Mステ初出演で話題のOfficial髭男dism。通称“ヒゲダン”が人気のワケ
●J-POPをネクストレベルに進化するアレンジ力、歌唱力
11月30日、Official髭男dism(オフィシャルヒゲダンディズム)が音楽番組『ミュージックステーション』(テレビ朝日系)へ初出演した。
10月17日にリリースした新曲「Stand By You」は、番組中でもオーディエンスとともにハンドクラップで加速するビート展開、サビでのシンガロングなど一体感を楽しめるポップアンセムとして話題となった。洋楽ライクな、世界的旬な方向性とのシンクロニシティはもちろん、J-POPをネクストレベルに進化するアレンジ力、歌唱力など聴きどころいっぱいのステージだった。
●ネットの進化による口コミヒットが生まれる構造変化
昨今、アーティストによる音楽の届け方に変化が見受けられる。Apple Music、LINE MUSIC、Spotifyなど、音楽ファンが好んで使うストリーミングサービスの浸透によって、音楽の情報流通経路に変化が生まれているのだ。Official髭男dismがメインストリームに躍り出た背景には、“ファーストタッチ”となるストリーミングサービスの分析が欠かせない。
かつて音楽シーンでは、購入するCDを吟味するために音楽雑誌などマスメディアによるインタビューやレビューをきっかけにリリース情報は伝わっていた。しかし、CDショップに行かずともリスナーはスマホやパソコンによってほぼ無限に作品を聴くことのできるストリーミングサービスの登場によって変化が生まれた。Spotifyでいうところの『New Music Wednesday』、『トップ50(日本)』、『Tokyo Super Hits!』、『Top Hits Japan』、『On Replay- メガヒットリプレイ』など、楽曲探しの羅針盤となる人気プレイリストに複数リストインすることがTwitterやFACEBOOKなどSNSへの口コミのきっかけとなり、リスナーへと作品力が拡散されていく時代となりつつある。さらにジャンルに区分されたプレイリストのセレクト指標は選曲家による“楽曲力の高さ”だというのだから興味深い。
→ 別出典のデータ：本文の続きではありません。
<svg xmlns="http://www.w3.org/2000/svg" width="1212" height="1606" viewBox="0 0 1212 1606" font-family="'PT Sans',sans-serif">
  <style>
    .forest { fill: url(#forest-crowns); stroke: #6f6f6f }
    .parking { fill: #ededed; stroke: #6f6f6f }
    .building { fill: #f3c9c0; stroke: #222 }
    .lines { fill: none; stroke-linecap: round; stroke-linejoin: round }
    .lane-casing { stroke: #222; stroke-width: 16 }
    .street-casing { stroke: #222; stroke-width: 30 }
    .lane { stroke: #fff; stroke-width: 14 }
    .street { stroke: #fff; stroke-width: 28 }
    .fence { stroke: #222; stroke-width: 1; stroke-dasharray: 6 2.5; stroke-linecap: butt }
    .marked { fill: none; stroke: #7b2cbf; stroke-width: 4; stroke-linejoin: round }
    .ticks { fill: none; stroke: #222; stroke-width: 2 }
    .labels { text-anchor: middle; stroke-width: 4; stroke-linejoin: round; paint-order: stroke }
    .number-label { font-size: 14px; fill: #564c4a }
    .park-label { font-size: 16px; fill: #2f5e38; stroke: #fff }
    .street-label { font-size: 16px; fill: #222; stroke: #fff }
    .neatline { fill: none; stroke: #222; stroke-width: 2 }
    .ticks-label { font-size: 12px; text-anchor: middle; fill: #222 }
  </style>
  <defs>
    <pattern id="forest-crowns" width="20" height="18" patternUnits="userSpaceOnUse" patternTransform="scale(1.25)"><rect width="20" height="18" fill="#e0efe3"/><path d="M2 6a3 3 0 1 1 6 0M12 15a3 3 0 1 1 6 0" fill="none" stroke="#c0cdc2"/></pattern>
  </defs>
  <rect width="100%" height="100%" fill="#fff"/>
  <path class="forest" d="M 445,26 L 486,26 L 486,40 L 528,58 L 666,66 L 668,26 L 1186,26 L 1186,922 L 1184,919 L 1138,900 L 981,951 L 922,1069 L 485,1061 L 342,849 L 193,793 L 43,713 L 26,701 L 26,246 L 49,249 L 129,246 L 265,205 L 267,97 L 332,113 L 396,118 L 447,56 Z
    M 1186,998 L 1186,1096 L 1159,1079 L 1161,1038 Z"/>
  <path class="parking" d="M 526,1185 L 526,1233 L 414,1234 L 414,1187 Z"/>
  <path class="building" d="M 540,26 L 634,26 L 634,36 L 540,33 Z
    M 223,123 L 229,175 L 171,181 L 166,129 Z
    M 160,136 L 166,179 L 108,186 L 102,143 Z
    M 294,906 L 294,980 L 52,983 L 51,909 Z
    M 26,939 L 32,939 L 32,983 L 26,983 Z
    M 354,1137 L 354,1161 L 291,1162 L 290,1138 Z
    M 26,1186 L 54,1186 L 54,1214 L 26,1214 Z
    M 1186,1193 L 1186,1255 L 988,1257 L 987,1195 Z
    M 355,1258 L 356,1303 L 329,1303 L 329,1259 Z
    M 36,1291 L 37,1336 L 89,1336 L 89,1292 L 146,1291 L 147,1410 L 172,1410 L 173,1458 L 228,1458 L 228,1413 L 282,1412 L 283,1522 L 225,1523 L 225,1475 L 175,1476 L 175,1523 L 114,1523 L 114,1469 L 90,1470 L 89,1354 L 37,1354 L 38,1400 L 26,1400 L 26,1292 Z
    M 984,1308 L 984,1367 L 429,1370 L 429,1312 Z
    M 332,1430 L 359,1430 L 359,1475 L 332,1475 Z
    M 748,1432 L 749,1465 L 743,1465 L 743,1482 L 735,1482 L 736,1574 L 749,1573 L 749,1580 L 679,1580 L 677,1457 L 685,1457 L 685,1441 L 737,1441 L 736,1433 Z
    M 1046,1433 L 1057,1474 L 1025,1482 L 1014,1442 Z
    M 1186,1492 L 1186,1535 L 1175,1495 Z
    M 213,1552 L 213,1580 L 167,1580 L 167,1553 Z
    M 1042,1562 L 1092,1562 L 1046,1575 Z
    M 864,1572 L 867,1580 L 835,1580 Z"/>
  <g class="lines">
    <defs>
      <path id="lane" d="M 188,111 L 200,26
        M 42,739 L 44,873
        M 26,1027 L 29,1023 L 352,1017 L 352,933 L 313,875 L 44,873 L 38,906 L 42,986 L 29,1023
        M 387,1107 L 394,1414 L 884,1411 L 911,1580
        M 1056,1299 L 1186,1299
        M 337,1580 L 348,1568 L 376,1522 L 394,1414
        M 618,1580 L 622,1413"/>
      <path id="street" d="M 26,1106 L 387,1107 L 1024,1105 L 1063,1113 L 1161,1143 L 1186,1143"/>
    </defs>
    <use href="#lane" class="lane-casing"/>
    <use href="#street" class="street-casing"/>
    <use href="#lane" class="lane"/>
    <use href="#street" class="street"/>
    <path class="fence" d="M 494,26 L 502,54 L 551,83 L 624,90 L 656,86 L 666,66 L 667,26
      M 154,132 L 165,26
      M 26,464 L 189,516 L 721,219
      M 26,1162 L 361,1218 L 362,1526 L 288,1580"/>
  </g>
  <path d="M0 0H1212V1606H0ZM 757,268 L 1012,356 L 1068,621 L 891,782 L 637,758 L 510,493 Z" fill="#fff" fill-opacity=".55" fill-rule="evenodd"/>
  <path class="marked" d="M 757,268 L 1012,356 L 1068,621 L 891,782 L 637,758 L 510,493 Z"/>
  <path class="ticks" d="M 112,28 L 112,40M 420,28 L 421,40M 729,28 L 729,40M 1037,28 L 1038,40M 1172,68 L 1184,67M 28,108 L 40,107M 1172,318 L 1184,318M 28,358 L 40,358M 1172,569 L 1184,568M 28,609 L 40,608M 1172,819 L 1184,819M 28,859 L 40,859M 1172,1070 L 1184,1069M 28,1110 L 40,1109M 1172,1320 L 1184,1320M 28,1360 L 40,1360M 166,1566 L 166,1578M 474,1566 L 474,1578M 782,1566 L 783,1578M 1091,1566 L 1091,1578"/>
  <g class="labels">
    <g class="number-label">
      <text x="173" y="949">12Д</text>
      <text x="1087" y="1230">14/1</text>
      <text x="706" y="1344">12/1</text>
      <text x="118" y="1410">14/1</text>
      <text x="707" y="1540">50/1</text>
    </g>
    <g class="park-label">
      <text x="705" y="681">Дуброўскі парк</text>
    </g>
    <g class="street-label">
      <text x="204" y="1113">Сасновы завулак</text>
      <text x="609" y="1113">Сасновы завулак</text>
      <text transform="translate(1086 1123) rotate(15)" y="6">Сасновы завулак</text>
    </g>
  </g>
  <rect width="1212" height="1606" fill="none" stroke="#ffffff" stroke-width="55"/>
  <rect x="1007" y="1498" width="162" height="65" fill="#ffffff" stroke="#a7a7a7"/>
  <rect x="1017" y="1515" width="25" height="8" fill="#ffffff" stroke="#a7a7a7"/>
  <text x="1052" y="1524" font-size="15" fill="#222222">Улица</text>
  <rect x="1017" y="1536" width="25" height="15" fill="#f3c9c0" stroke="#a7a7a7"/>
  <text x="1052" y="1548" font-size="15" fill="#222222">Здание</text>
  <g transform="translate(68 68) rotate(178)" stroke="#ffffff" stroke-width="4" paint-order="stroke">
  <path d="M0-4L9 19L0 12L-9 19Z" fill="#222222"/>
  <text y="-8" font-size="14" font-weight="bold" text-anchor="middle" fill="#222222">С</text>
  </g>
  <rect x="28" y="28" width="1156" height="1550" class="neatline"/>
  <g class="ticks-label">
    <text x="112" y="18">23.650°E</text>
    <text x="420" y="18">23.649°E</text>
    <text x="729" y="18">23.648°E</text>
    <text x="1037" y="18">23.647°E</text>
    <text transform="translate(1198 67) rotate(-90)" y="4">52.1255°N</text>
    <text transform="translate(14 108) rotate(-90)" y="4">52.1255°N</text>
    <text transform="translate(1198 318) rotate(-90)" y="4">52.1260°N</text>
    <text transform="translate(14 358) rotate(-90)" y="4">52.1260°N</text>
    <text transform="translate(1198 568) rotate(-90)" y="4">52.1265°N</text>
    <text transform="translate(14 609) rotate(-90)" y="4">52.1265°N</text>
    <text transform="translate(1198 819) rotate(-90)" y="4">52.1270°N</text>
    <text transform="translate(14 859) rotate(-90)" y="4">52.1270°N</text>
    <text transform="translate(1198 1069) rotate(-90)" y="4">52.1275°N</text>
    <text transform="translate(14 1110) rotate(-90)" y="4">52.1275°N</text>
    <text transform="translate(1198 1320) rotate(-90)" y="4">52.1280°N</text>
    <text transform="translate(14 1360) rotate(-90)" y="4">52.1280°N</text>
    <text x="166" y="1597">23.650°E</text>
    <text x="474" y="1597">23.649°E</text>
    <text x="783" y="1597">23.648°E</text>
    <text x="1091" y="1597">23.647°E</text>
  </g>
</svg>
アンテナを張っている、耳の肥えたコアな音楽ファン=アーリービリーバーが飛びつくストリーミングサービスによって、“人気のきっかけ”となる初動のバズが起きるのだ。業界パワーゲームではなく、純粋に楽曲力が問われるストリーミングサービスでの評価が音楽ファンへ熱量を持って伝わっていることに注目したい。
さらに楽曲力が話題となった結果、ラジオやテレビがさらに取り上げることで一般層へと浸透していく。その結果、テレビ、ラジオや街鳴りでかかっている曲が気になったリスナーは、スマホの内蔵マイクに聞かせることでタイトルを教えてくれる音楽認識アプリ Shazamで検索することによって、グレーゾーンであった人気が“検索ランキング”として可視化されていく。
●Mステ出演後、ランキングへの影響
10月にリリースされた曲ながら、『ミュージックステーション』で披露された「Stand By You」は番組終了後、Apple MusicのJ-POPアルバムチャート3,4位に浮上。ビデオ総合チャートでは1,2,4,6位へとランクイン。J-POP単曲チャートでは8位へ再浮上。iTunes J-POP単曲チャートでも13位、LINE MUSICソングチャートでは9位まで上がってきている。
さらに、11月30日からは世界最大級のストリーミングサービスApple Musicの新CMにOfficial髭男dism「Stand By You」が起用されている。“ヒゲダン”旋風は2019年へ向けて加速していきそうだ。